Set problem
Could you recast the lines from the one containing "order: Charadriiformes" up to and including the one containing "genus: Andricus" as a JSON list of strings, with one string per line and blank lines left out?

Dataset items
--------------------
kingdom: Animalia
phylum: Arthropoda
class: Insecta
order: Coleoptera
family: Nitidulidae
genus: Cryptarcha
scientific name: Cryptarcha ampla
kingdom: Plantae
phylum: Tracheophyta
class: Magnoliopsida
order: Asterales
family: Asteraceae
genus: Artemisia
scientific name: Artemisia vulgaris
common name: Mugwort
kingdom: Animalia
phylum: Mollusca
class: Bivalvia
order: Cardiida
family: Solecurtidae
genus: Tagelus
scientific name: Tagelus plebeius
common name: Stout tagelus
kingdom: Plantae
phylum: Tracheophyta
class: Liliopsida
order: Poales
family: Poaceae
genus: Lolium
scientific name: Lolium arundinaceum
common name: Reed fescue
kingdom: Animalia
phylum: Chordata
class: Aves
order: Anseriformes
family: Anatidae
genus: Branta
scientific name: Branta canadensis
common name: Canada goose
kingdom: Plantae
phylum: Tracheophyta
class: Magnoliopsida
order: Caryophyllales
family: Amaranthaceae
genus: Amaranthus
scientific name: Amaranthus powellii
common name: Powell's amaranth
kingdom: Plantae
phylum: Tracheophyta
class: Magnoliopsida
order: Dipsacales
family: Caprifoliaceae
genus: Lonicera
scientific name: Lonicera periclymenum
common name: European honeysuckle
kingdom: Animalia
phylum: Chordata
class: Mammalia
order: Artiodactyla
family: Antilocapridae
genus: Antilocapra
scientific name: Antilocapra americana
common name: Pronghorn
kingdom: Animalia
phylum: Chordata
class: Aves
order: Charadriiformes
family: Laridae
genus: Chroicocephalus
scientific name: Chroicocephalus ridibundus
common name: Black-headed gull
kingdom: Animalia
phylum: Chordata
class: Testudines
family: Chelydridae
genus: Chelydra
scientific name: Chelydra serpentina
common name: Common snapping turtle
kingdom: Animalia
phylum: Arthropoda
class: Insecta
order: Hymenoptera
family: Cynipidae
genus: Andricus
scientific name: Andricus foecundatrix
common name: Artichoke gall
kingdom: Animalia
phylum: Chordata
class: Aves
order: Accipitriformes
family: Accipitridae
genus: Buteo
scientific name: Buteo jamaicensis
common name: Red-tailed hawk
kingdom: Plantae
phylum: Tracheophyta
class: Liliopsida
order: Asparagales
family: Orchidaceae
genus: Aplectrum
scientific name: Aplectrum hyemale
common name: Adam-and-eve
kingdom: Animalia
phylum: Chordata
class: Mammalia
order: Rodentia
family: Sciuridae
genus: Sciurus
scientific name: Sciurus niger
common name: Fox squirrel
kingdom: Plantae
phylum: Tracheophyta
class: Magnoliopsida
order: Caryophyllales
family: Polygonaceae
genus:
--------------------
Exercise answer
[
  "order: Charadriiformes",
  "family: Laridae",
  "genus: Chroicocephalus",
  "scientific name: Chroicocephalus ridibundus",
  "common name: Black-headed gull",
  "kingdom: Animalia",
  "phylum: Chordata",
  "class: Testudines",
  "family: Chelydridae",
  "genus: Chelydra",
  "scientific name: Chelydra serpentina",
  "common name: Common snapping turtle",
  "kingdom: Animalia",
  "phylum: Arthropoda",
  "class: Insecta",
  "order: Hymenoptera",
  "family: Cynipidae",
  "genus: Andricus"
]